WORK TO BE COMPLETED: According to the text on Fauci and COVID-19 vaccination rates, what fully vaccinated rate per 100 people did the Our World in Data file list for Canada?

The CDC's current Covid vaccine page says people who are up to date with Covid vaccination have a lower risk of severe illness. CDC survey material on respiratory vaccines also shows why officials still track hesitancy: for February 2026, the agency said the most commonly reported Covid vaccine concern among adults was "possible serious or unknown side effects," at 30.6 percent.

House Oversight Republicans have used Fauci's 2024 transcribed interview to press a different point. The Select Subcommittee on the Coronavirus Pandemic said Fauci served as NIAID director and was "the face of America's public health response" during the pandemic, then highlighted exchanges on mandates, distancing, and masks as part of its inquiry into pandemic-era policy failures.

In that release, Fauci did not say mandates caused hesitancy. He said the country needed to study whether mandates made some people less willing to vaccinate.

"I don't know. But I think that's something we need to know."

Anthony Fauci with President Joe Biden in 2021. Photo: The White House, via Wikimedia Commons (public domain).
Anthony Fauci with President Joe Biden in 2021. Photo: The White House, via Wikimedia Commons (public domain).

Anthony Fauci, House Oversight Select Subcommittee release, on whether mandates could cause more people not to want vaccination

Fauci also raised vaccine access outside the United States. In the clip, he said global inequity was a separate problem from domestic resistance, pointing to boosters in wealthy countries while some people in developing nations had not received first shots.

WHO, UNDP, and the University of Oxford made a related economic argument in July 2021. Their release said low-income countries could have added $38 billion to their 2021 GDP forecast if they had vaccination rates similar to high-income countries.

By The Numbers

CDC's national vaccination dataset listed 81.4 percent of the total U.S. population with at least one dose and 69.5 percent with a completed primary series in its May 10, 2023 U.S. row.

Our World in Data listed the United States at 81.39 people vaccinated per 100 and 69.47 fully vaccinated per 100 as of May 9, 2023. The same dataset showed higher fully vaccinated rates in several comparison countries, including Singapore at 90.85 per 100, Chile at 90.29, Cuba at 89.67, Portugal at 86.75, Spain at 85.66, and South Korea at 85.64.

The Our World in Data file listed Canada at 90.35 people vaccinated per 100 and 82.59 fully vaccinated per 100. That supports Fauci's broad point that several countries reached the mid-80s to 90s on at least one major coverage measure, even though U.S. statistics vary by denominator.

What People Are Saying

"If everybody universally accepted that this was a safe and effective vaccine, we were trying to get 72% of the population vaccinated, then we never really got there. Whereas other countries had 85, 90% of the people vaccinated." - Anthony Fauci, local panel clip transcript

"Fauci estimates that 70% to 85% of the U.S. population will need to be vaccinated to get 'herd immunity.'" - NIH News in Health, March 2021 public-health explainer

"People who are up to date with their COVID-19 vaccine have lower risk of severe illness." - Centers for Disease Control and Prevention, COVID-19 vaccines guidance

"That's different than the inequity that you have globally, which is, I think, more of a problem that we had people getting their second and third booster before people in the developing world were getting their first shot. That's it. That's just unconscionable." - Anthony Fauci, local panel clip transcript

The Big Picture

The clip does not show Fauci saying he was disappointed in Americans, and the research file did not verify the original venue. It does show him connecting domestic vaccine resistance to a missed target while separating that issue from global vaccine access.

The data leaves a narrower question for readers and public-health officials. If Fauci meant at least one dose, CDC and Our World in Data show the United States exceeded 72 percent. If he meant completed primary-series coverage, both datasets show the country fell just short of that threshold, even as several peer countries reached higher coverage levels.

DATA LISTING:
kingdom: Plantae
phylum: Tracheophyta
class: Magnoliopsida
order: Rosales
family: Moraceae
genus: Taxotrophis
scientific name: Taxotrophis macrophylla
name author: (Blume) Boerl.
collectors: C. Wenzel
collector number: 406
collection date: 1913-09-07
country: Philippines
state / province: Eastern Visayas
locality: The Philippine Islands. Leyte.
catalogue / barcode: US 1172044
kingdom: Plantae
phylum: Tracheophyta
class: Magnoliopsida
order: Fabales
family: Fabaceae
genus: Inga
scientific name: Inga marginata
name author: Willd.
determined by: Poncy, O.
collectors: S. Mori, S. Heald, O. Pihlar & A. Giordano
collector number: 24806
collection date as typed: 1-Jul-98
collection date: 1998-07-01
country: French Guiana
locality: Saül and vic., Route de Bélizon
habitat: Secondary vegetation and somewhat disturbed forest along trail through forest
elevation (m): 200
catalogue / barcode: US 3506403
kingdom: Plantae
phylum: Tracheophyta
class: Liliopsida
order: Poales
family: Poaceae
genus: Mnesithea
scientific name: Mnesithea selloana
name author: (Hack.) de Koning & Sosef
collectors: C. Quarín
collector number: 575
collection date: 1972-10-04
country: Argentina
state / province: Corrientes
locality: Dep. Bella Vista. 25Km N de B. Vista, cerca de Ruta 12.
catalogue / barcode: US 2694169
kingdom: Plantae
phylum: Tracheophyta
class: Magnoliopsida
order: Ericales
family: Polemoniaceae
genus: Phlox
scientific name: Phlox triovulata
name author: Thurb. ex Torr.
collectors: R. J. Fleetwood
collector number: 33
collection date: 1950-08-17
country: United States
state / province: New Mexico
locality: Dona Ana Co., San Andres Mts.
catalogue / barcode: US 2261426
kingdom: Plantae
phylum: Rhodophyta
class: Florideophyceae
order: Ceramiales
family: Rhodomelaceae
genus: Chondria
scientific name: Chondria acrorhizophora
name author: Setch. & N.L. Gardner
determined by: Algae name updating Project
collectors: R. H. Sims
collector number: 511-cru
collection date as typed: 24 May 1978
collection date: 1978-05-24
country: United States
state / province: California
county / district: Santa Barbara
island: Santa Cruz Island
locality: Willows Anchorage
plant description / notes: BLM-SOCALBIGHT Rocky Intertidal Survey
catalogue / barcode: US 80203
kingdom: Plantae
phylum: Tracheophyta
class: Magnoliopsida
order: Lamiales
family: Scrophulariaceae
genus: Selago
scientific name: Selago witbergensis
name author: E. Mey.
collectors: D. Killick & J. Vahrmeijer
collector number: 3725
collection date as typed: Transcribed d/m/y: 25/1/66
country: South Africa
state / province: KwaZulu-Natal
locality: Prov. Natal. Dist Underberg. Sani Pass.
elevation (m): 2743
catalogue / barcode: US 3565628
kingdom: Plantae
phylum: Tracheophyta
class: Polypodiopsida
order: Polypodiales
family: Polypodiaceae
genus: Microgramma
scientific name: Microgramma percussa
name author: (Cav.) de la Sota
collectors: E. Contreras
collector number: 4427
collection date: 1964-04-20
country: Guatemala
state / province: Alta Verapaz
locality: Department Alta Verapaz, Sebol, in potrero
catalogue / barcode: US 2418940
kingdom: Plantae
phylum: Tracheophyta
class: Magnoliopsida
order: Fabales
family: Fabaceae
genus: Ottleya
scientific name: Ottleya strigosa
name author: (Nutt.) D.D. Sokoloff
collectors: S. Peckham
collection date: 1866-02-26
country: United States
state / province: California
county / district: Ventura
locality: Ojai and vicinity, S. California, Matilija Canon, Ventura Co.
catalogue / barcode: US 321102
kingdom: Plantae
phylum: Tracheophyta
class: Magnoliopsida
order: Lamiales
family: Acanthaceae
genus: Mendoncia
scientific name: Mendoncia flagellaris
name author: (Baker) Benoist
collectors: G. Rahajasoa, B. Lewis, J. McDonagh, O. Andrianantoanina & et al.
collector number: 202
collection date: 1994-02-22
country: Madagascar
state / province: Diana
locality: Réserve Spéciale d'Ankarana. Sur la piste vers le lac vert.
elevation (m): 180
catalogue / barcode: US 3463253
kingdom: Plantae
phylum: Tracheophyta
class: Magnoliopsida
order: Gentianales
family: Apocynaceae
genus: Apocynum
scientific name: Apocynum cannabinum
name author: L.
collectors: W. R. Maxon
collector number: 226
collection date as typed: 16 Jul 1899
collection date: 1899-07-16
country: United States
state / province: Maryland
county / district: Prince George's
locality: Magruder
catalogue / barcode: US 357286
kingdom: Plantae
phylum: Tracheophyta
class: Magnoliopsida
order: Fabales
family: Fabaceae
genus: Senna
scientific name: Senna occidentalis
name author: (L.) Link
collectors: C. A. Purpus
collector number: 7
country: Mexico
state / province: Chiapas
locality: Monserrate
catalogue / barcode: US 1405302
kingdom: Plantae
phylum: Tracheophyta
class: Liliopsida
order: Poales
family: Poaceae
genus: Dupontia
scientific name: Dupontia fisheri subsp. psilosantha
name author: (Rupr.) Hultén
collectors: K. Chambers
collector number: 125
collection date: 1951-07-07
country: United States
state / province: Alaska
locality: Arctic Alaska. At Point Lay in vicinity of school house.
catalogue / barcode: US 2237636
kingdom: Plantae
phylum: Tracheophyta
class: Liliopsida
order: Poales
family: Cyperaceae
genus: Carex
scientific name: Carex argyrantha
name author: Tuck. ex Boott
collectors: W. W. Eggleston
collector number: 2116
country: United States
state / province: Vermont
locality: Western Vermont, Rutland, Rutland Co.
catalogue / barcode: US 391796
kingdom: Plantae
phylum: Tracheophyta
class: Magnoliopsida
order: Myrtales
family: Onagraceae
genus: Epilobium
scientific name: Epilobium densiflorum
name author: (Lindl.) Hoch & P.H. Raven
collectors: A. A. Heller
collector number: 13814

RESPONSE BELOW: 82.59 per 100